- **What is required**:
Look through the records below for the line holding "#### ViT-B/32 xlm roberta base". Write it out exactly, with each following line through the line holding "A ViT-B/32 with xlm".

══════════════════════════════

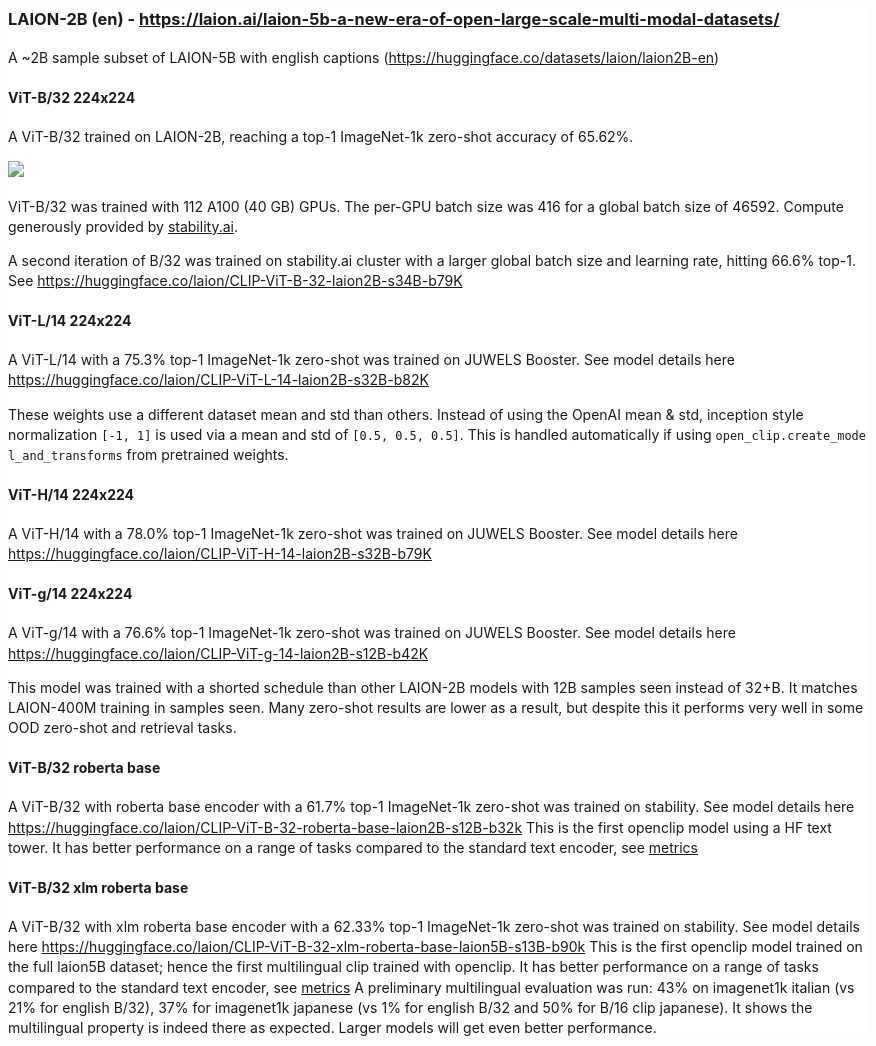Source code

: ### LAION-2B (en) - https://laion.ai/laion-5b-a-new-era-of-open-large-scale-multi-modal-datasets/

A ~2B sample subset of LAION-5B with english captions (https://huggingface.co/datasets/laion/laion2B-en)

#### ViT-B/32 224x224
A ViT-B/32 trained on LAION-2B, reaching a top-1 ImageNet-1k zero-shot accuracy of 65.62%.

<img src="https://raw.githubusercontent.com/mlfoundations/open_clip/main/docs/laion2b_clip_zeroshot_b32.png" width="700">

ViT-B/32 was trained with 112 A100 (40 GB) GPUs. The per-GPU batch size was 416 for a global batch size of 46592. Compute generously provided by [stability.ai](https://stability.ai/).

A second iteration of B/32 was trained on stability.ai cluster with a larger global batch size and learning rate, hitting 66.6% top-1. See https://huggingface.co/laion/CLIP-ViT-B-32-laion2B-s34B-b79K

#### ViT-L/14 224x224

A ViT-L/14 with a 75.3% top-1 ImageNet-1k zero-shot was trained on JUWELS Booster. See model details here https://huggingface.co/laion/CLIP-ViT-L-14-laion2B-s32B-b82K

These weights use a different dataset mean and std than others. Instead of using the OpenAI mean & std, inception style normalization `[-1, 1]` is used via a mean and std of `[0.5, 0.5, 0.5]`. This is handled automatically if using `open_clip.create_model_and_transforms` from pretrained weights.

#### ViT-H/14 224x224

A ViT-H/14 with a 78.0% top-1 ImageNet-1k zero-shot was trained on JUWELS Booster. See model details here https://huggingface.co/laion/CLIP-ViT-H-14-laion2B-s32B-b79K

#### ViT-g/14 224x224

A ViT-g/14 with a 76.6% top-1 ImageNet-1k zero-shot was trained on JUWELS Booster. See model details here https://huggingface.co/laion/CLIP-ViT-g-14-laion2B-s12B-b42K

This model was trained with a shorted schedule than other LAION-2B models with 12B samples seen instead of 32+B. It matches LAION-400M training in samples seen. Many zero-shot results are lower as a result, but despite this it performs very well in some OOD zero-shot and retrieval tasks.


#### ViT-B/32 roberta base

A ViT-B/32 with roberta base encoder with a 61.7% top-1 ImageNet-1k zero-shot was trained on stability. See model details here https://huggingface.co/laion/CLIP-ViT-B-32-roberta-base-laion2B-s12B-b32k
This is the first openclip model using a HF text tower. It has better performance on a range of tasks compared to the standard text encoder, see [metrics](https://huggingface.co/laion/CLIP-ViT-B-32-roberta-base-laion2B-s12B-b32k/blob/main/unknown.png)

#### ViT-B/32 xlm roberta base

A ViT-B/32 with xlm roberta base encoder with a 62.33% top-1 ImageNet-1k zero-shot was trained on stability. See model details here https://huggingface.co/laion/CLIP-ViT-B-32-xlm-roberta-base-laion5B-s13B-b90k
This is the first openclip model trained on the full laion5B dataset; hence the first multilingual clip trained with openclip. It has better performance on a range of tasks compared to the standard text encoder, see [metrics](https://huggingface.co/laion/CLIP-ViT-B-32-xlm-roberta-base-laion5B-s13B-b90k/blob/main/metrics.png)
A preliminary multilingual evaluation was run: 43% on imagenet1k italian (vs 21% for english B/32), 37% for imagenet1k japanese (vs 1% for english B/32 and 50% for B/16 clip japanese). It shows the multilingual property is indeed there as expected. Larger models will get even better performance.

══════════════════════════════

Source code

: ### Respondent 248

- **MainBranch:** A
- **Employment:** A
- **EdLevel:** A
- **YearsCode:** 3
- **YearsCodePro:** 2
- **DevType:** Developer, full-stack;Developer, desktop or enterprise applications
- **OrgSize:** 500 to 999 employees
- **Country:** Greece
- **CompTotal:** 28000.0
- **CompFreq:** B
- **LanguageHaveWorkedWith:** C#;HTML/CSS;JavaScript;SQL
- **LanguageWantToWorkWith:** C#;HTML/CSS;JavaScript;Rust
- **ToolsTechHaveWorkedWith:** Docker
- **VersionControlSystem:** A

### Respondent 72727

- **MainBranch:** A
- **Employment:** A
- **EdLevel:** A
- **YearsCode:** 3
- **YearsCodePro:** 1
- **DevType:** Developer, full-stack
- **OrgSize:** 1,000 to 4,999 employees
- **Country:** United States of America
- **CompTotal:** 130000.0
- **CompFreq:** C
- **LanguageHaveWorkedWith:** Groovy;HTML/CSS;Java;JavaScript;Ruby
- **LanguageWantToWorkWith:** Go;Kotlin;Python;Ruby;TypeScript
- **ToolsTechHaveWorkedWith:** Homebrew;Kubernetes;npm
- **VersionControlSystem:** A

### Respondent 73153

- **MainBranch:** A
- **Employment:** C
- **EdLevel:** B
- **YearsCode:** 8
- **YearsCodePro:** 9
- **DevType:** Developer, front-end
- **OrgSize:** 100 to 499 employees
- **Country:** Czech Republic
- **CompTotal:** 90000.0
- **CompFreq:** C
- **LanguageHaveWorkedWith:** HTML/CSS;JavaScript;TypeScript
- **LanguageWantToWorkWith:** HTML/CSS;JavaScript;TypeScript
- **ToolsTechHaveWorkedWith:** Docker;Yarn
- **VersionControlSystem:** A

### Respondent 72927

══════════════════════════════

- **Response box**:
#### ViT-B/32 xlm roberta base

A ViT-B/32 with xlm roberta base encoder with a 62.33% top-1 ImageNet-1k zero-shot was trained on stability. See model details here https://huggingface.co/laion/CLIP-ViT-B-32-xlm-roberta-base-laion5B-s13B-b90k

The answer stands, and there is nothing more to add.